BEGIN MATERIAL FOR THE TASK

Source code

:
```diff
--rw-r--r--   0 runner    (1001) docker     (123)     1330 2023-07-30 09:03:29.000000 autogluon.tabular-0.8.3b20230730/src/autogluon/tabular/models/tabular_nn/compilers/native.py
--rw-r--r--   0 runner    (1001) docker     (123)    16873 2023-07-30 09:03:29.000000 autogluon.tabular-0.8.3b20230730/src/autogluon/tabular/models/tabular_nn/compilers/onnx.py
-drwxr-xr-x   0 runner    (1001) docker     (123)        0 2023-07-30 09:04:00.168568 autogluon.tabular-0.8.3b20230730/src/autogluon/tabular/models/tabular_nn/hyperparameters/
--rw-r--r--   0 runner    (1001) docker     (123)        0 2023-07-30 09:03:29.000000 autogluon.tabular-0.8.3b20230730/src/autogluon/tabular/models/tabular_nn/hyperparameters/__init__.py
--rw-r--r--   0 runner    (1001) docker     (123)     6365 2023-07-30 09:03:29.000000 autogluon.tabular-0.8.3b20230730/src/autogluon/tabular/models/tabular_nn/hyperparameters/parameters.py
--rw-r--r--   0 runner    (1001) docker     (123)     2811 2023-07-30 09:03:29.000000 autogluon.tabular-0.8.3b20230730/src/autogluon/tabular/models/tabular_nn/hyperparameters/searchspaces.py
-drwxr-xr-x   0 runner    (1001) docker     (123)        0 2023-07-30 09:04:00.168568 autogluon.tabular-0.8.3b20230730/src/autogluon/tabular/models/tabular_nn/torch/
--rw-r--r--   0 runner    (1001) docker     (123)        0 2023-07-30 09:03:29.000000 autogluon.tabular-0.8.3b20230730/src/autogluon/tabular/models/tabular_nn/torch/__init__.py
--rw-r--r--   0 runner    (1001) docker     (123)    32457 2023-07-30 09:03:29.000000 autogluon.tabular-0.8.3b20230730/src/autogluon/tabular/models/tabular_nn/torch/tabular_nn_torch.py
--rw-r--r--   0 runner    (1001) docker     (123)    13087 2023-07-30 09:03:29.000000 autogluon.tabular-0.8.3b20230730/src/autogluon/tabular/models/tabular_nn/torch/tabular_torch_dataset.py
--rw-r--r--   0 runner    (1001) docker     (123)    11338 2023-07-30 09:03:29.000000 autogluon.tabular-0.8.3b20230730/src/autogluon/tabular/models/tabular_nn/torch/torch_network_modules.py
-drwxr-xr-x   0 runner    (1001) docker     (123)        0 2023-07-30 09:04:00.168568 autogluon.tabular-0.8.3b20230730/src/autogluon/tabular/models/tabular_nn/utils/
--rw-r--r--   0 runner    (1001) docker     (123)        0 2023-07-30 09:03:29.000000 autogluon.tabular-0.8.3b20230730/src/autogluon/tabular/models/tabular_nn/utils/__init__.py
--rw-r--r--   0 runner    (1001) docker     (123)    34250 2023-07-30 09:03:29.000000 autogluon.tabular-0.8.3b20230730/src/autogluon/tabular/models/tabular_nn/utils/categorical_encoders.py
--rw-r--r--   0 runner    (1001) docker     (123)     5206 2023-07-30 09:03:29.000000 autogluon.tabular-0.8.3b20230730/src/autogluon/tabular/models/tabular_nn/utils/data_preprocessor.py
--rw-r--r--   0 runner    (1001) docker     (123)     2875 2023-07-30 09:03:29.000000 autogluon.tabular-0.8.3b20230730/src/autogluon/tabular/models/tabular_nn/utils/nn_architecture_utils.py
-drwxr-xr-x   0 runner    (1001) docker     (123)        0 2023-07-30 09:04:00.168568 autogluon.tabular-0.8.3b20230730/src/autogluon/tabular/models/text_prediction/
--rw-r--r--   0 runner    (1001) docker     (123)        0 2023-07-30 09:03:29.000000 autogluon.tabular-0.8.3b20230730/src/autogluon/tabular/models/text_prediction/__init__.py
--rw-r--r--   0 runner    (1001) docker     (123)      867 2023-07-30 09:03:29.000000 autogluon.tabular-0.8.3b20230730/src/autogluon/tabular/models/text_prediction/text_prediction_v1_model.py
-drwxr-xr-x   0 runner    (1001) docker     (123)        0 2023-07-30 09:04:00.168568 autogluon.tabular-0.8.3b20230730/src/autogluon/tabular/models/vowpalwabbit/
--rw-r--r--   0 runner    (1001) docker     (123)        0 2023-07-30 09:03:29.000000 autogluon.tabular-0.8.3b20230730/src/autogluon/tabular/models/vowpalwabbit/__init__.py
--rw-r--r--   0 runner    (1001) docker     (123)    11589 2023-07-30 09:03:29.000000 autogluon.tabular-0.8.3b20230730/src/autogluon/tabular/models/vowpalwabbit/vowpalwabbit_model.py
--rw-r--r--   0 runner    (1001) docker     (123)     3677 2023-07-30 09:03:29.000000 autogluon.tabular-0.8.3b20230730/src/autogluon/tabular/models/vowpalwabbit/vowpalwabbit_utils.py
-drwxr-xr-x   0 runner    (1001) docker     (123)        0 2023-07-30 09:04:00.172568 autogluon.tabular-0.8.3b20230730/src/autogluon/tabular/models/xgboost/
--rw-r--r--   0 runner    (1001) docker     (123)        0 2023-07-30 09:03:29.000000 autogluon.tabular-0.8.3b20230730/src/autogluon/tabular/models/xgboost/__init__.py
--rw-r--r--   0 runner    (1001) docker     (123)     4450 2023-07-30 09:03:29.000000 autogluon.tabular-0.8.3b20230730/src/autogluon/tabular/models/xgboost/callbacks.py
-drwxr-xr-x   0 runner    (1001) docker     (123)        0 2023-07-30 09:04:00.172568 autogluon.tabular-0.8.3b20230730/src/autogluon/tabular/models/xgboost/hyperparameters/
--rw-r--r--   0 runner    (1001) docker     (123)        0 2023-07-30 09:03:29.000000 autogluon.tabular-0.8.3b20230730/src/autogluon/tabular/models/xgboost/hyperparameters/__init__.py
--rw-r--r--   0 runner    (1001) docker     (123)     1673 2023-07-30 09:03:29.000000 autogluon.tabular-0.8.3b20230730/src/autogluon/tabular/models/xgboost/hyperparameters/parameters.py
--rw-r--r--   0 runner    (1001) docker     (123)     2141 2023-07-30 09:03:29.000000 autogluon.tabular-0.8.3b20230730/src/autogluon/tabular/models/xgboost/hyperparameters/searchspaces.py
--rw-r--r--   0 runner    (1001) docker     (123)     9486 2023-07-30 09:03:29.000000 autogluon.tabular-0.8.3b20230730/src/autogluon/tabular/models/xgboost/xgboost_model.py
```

END MATERIAL FOR THE TASK

Your answer should be one number, the count of lines in the entries holding the string "searchspaces".

### [SOLUTION BELOW]
2